Segment Start: Supplied data

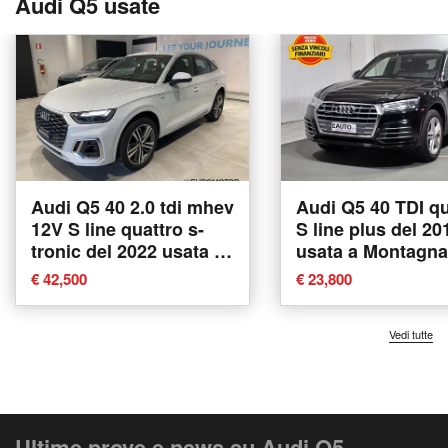
Audi Q5 usate
Audi Q5 40 2.0 tdi mhev
Audi Q5 40 TDI qu
12V S line quattro s-
S line plus del 20
tronic del 2022 usata a
usata a Montagna
Modugno
Valtellina
€ 42,500
€ 23,800
Vedi tutte
Ultime prove e news su Audi Q5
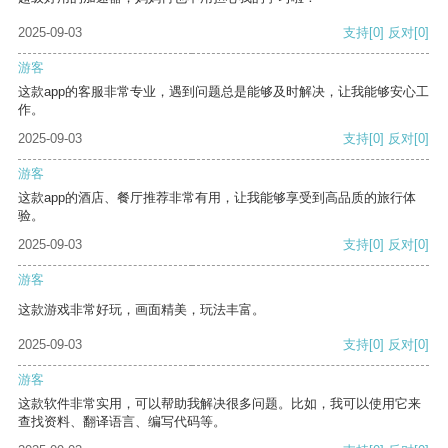
2025-09-03
支持
[0]
反对
[0]
游客
这款app的客服非常专业，遇到问题总是能够及时解决，让我能够安心工
作。
2025-09-03
支持
[0]
反对
[0]
游客
这款app的酒店、餐厅推荐非常有用，让我能够享受到高品质的旅行体
验。
2025-09-03
支持
[0]
反对
[0]
游客
这款游戏非常好玩，画面精美，玩法丰富。
2025-09-03
支持
[0]
反对
[0]
游客
这款软件非常实用，可以帮助我解决很多问题。比如，我可以使用它来
查找资料、翻译语言、编写代码等。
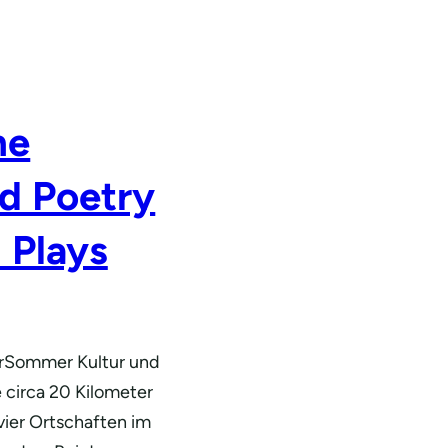
he
d Poetry
 Plays
urSommer Kultur und
e circa 20 Kilometer
vier Ortschaften im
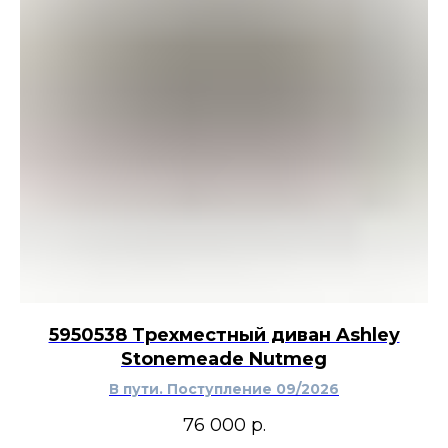
помогает уравновесить композиции с вазами,
подсвечниками, книгами и предметами с
прямыми линиями. Аксессуар подойдёт для
природного, средиземноморского,
деревенского, эклектичного или прибрежного
интерьера. Несколько декоративных шаров
можно собрать в широкой чаше или
расположить на подносе вместе с сухими
ветвями и небольшими керамическими
предметами.
5950538 Трехместный диван Ashley
Stonemeade Nutmeg
В пути. Поступление 09/2026
76 000
р.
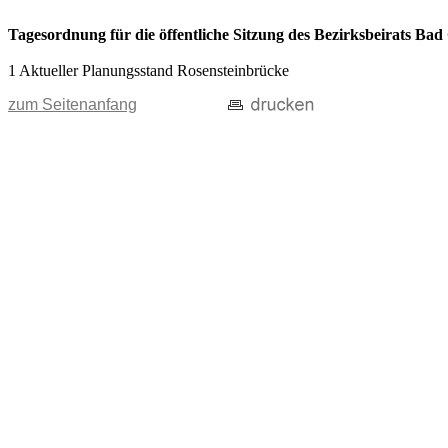
Tagesordnung für die öffentliche Sitzung des Bezirksbeirats Ba
1 Aktueller Planungsstand Rosensteinbrücke
zum Seitenanfang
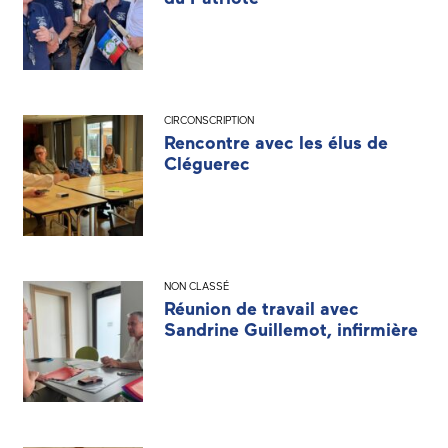
CIRCONSCRIPTION
Rencontre avec les élus de
Cléguerec
NON CLASSÉ
Réunion de travail avec
Sandrine Guillemot, infirmière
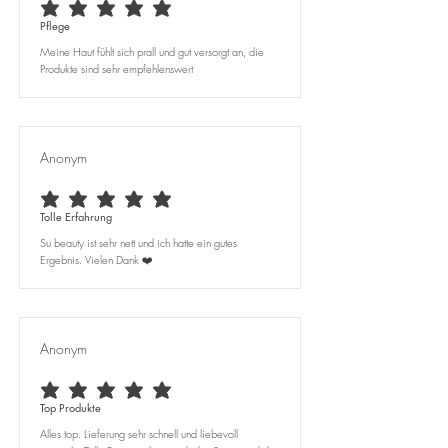
average rating is 5 out of 5
Pflege
Meine Haut fühlt sich prall und gut versorgt an, die
Produkte sind sehr empfehlenswert
Anonym
average rating is 5 out of 5
Tolle Erfahrung
Su beauty ist sehr nett und ich hatte ein gutes
Ergebnis. Vielen Dank ❤️
Anonym
average rating is 5 out of 5
Top Produkte
Alles top. Lieferung sehr schnell und liebevoll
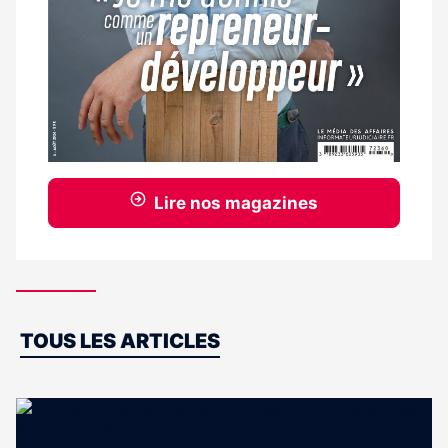
Lire nos magazines
Dernières
TOUS LES ARTICLES
actus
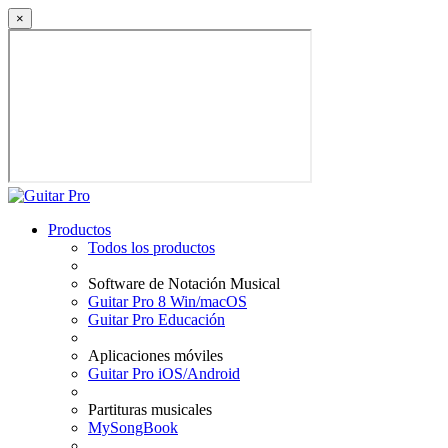
×
Productos
Todos los productos
Software de Notación Musical
Guitar Pro 8 Win/macOS
Guitar Pro Educación
Aplicaciones móviles
Guitar Pro iOS/Android
Partituras musicales
MySongBook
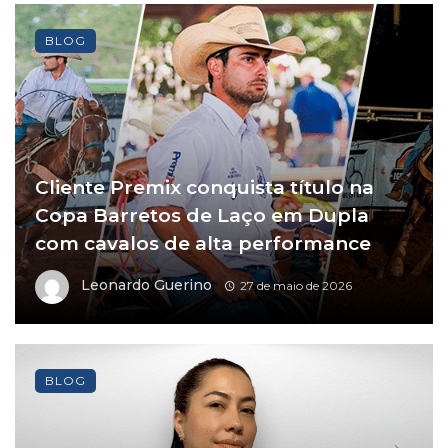
BLOG
Cliente Premix conquista título na
Copa Barretos de Laço em Dupla
com cavalos de alta performance
Leonardo Guerino
27 de maio de 2026
BLOG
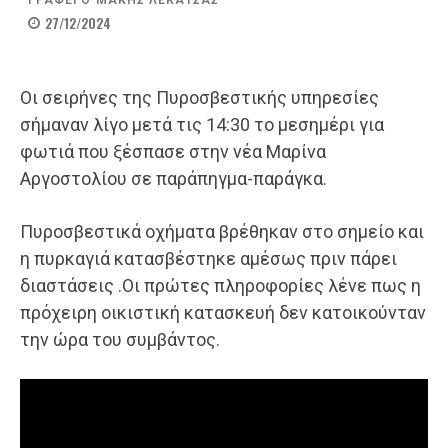
ΓΡΑΦΕΙ Ο
ΜΑΚΗΣ ΛΕΚΑΤΣΑΣ
27/12/2024
Οι σειρήνες της Πυροσβεστικής υπηρεσίες
σήμαναν λίγο μετά τις 14:30 το μεσημέρι για
φωτιά που ξέσπασε στην νέα Μαρίνα
Αργοστολίου σε παράπηγμα-παράγκα.
Πυροσβεστικά οχήματα βρέθηκαν στο σημείο και
η πυρκαγιά κατασβέστηκε αμέσως πριν πάρει
διαστάσεις .Οι πρώτες πληροφορίες λένε πως η
πρόχειρη οικιστική κατασκευή δεν κατοικούνταν
την ώρα του συμβάντος.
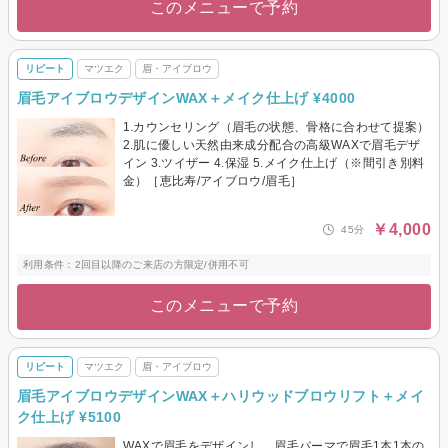
このメニューで予約
リピート
マツエク
眉・アイブロウ
眉毛アイブロウデザインWAX＋メイク仕上げ ¥4000
1.カウンセリング（眉毛の状態、骨格に合わせて提案）
2.肌に優しい天然由来成分配合の高級WAXで眉毛デザ
イン 3.ツイザー 4.保湿 5.メイク仕上げ（※間引き別料
金）［恵比寿/アイブロウ/眉毛］
￥4,000
45分
利用条件：2回目以降のご来店の方限定/併用不可
このメニューで予約
リピート
マツエク
眉・アイブロウ
眉毛アイブロウデザインWAX＋ハリウッドブロウリフト＋メイ
ク仕上げ ¥5100
WAXで眉毛をデザインし、眉毛パーマで眉毛1本1本の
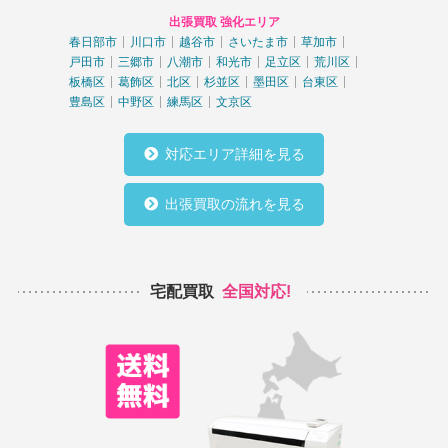
出張買取 強化エリア
春日部市
川口市
越谷市
さいたま市
草加市
戸田市
三郷市
八潮市
和光市
足立区
荒川区
板橋区
葛飾区
北区
杉並区
墨田区
台東区
豊島区
中野区
練馬区
文京区
対応エリア詳細を見る
出張買取の流れを見る
宅配買取
全国対応!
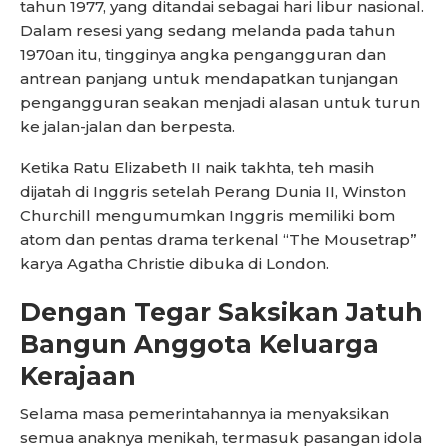
tahun 1977, yang ditandai sebagai hari libur nasional.
Dalam resesi yang sedang melanda pada tahun
1970an itu, tingginya angka pengangguran dan
antrean panjang untuk mendapatkan tunjangan
pengangguran seakan menjadi alasan untuk turun
ke jalan-jalan dan berpesta.
Ketika Ratu Elizabeth II naik takhta, teh masih
dijatah di Inggris setelah Perang Dunia II, Winston
Churchill mengumumkan Inggris memiliki bom
atom dan pentas drama terkenal “The Mousetrap”
karya Agatha Christie dibuka di London.
Dengan Tegar Saksikan Jatuh
Bangun Anggota Keluarga
Kerajaan
Selama masa pemerintahannya ia menyaksikan
semua anaknya menikah, termasuk pasangan idola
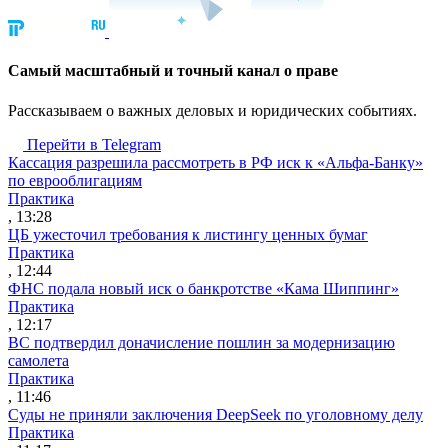
Cамый масштабный и точный канал о праве
Рассказываем о важных деловых и юридических событиях.
Перейти в Telegram
Кассация разрешила рассмотреть в РФ иск к «Альфа-Банку»
по еврооблигациям
Практика
, 13:28
ЦБ ужесточил требования к листингу ценных бумаг
Практика
, 12:44
ФНС подала новый иск о банкротстве «Кама Шиппинг»
Практика
, 12:17
ВС подтвердил доначисление пошлин за модернизацию
самолета
Практика
, 11:46
Суды не приняли заключения DeepSeek по уголовному делу
Практика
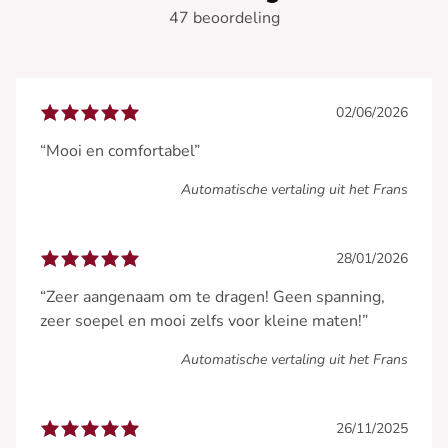
47 beoordeling
02/06/2026
“Mooi en comfortabel”
Automatische vertaling uit het Frans
28/01/2026
“Zeer aangenaam om te dragen! Geen spanning,
zeer soepel en mooi zelfs voor kleine maten!”
Automatische vertaling uit het Frans
26/11/2025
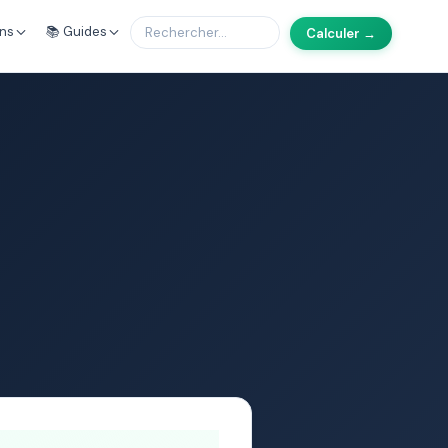
ons
📚 Guides
Calculer →
6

Segment End: Supplied data

Job item: Reproduce every line of the records containing the string "avec".

Result of this task:
Rencontre avec les élus de
Réunion de travail avec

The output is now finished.